Maybe it wasn't—for him.
I don't even have words. I'm frozen, mouth open, can't breathe, can't think.
I can't breathe. My chest hurts. Rigid. Cold.
Ten minutes ago, I would have said I loved this man more than anyone in the world, and even if he didn't proclaim it outwardly, I was confident he felt the same about me.
And now I know he doesn't. He never did. Because he wouldn't have been able to treat me like this. Like I mean nothing to him. Like we are nothing.

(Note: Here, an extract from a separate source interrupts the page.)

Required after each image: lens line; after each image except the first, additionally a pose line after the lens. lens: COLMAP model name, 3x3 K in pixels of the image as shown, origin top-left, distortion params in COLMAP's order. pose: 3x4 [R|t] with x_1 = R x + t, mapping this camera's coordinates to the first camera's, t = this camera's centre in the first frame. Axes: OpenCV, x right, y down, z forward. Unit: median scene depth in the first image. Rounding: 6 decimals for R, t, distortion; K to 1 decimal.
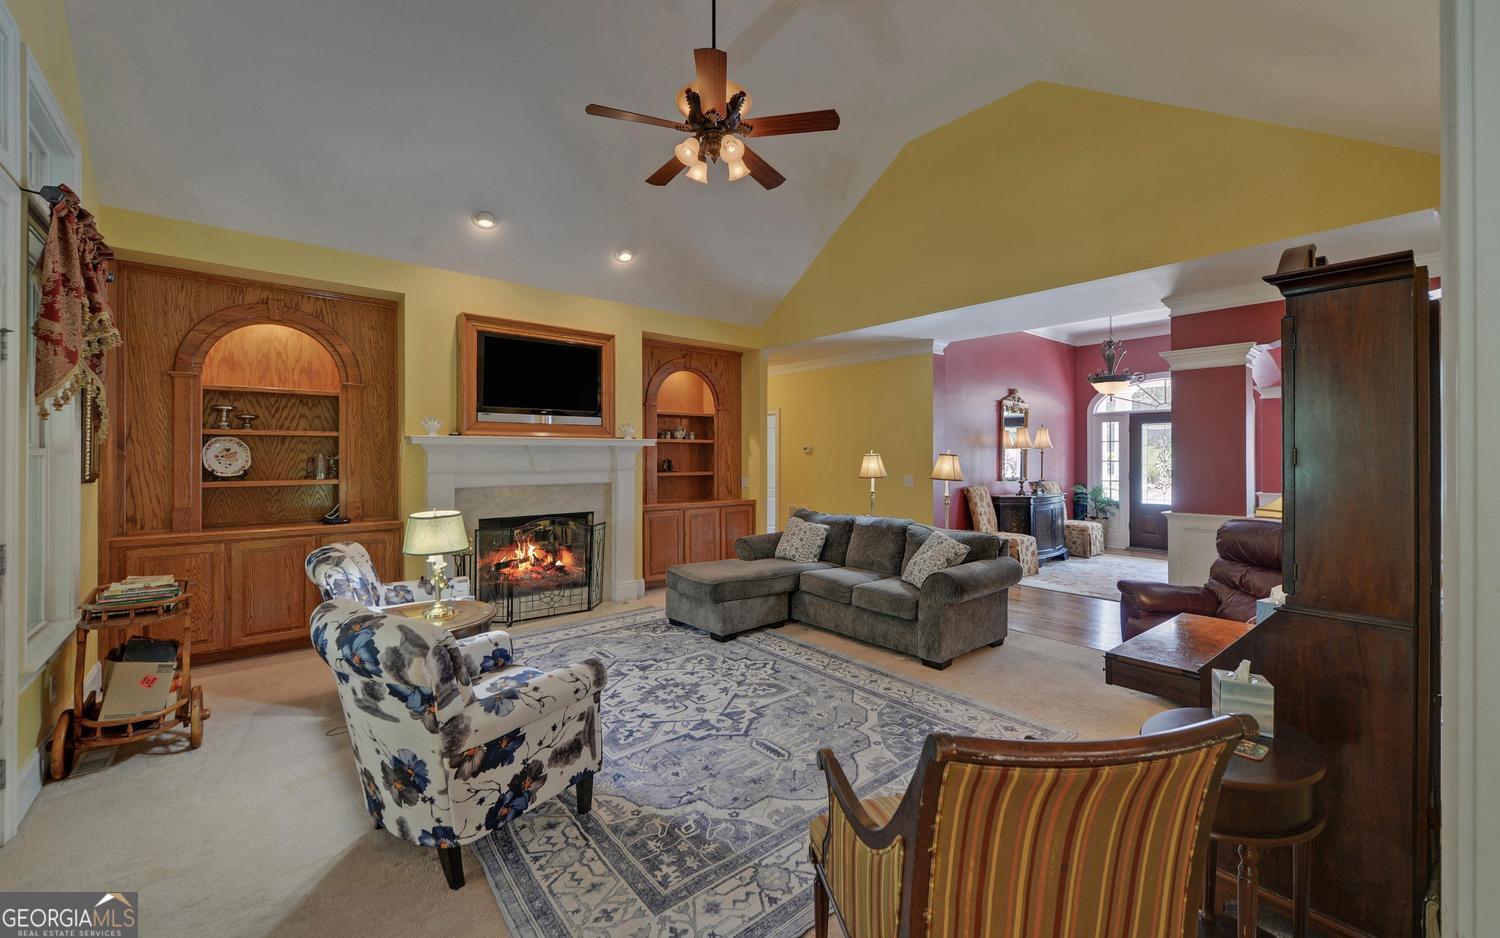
lens RADIAL K [[601.7, 0, 750.0], [0, 601.7, 462.7], [0, 0, 1]] dist [-0.000793, 0.000076]
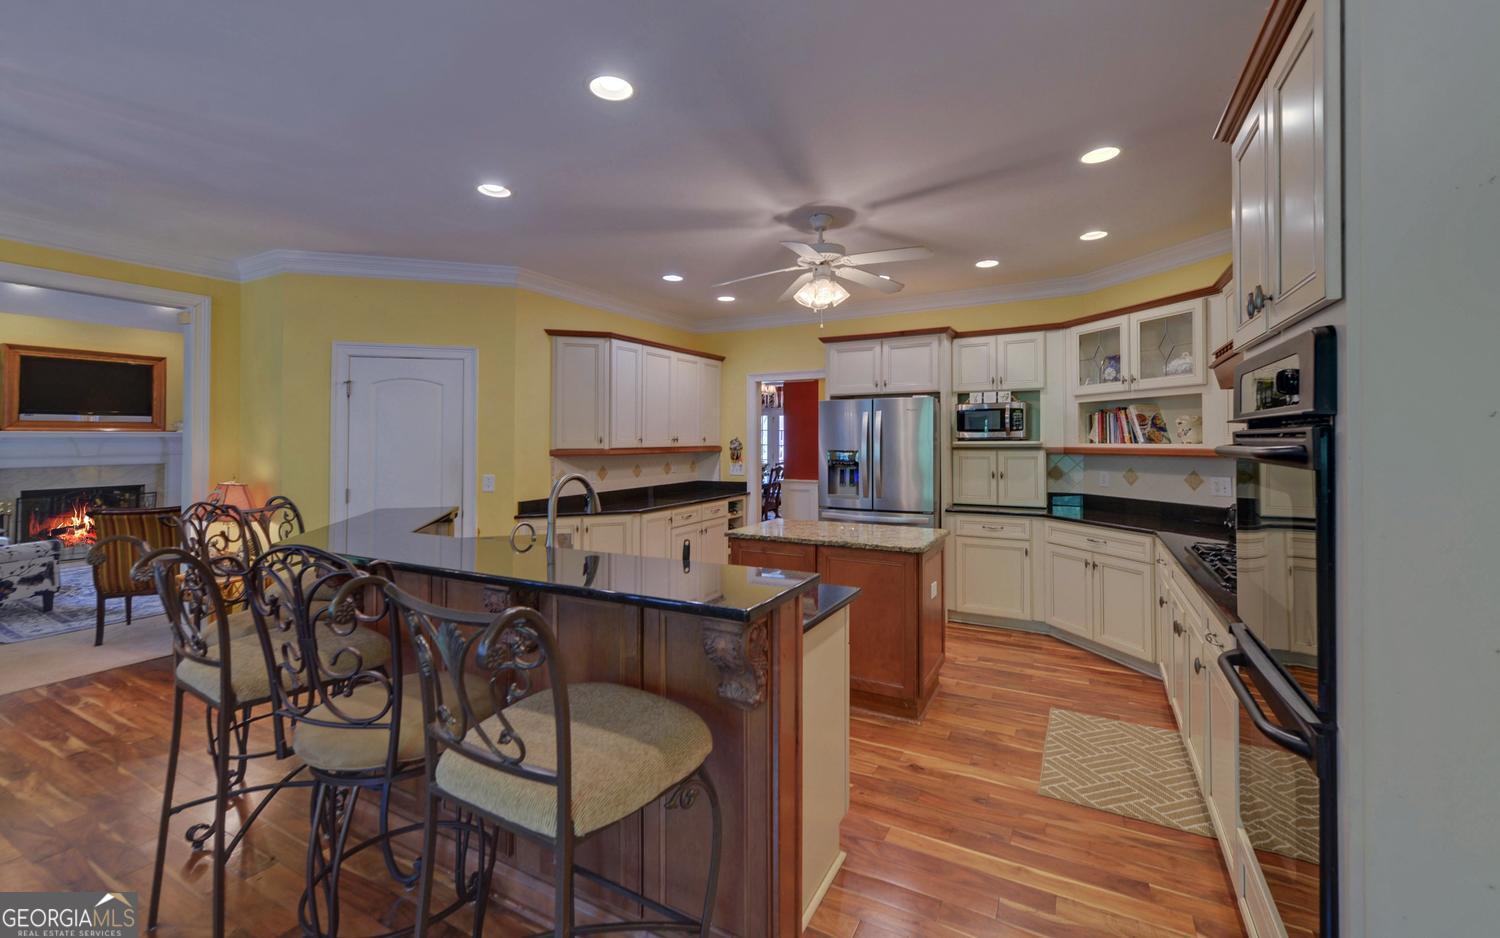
lens RADIAL K [[601.7, 0, 777.9], [0, 601.7, 431.5], [0, 0, 1]] dist [-0.000793, 0.000076]
pose [[0.917067, 0.005799, 0.398692, 0.863802], [0.003327, 0.999748, -0.022194, -0.008320], [-0.398720, 0.021680, 0.916816, -1.393732]]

I want to scream. I want to throw something at the back of his stupid little head. I want him to react. I want something, anything from him.
But I know I won't get it. I know him.
Fighting with someone who always wins is never worth it. That's why I never did. And that's why I won't now.
My suitcase is conveniently in the corner of the room. I never fully unpacked—a reminder he never let me forget that me living here was temporary. Silently, I go to the bathroom and get my things, double-checking I have all my medical supplies.
I leave his spare key on the kitchen counter, glancing back at his bedroom door. I don't know, I guess…still hoping he'll come out and stop me. Tell me he didn't mean it, and we'll talk about it in the morning. That we'll work it out.
Silly me.
There's no sound. No movement.
So I leave.
It's not until I'm out on the street, in the dark, not sure which direction to go, that the tears start. I don't have many people. I was never the going out, social, life-of-the-party type who made friends everywhere. I had Bex and Spencer.
And now I don't.
I walk up the block and turn left at the corner, still not sure where I'm heading. I should probably call for a ride. Call someone. But I just keep walking.
And then I make another turn—toward the only other place I have to go, toward the only other people I really know—to Livvy and Noah and Wood's apartment.